[Extracted text data from the page]
───

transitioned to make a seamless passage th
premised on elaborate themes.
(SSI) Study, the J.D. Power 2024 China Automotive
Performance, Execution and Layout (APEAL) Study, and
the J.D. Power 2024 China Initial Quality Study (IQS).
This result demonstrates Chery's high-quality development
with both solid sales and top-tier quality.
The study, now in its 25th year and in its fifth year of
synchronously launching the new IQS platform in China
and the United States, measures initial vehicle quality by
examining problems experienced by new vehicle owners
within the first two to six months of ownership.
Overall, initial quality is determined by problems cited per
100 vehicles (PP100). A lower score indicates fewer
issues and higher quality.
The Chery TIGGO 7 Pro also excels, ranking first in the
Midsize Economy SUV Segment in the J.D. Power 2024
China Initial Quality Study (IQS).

───

Work instruction
Output every line of the records above verbatim, with no changes.

Answer below
transitioned to make a seamless passage th
premised on elaborate themes.
(SSI) Study, the J.D. Power 2024 China Automotive
Performance, Execution and Layout (APEAL) Study, and
the J.D. Power 2024 China Initial Quality Study (IQS).
This result demonstrates Chery's high-quality development
with both solid sales and top-tier quality.
The study, now in its 25th year and in its fifth year of
synchronously launching the new IQS platform in China
and the United States, measures initial vehicle quality by
examining problems experienced by new vehicle owners
within the first two to six months of ownership.
Overall, initial quality is determined by problems cited per
100 vehicles (PP100). A lower score indicates fewer
issues and higher quality.
The Chery TIGGO 7 Pro also excels, ranking first in the
Midsize Economy SUV Segment in the J.D. Power 2024
China Initial Quality Study (IQS).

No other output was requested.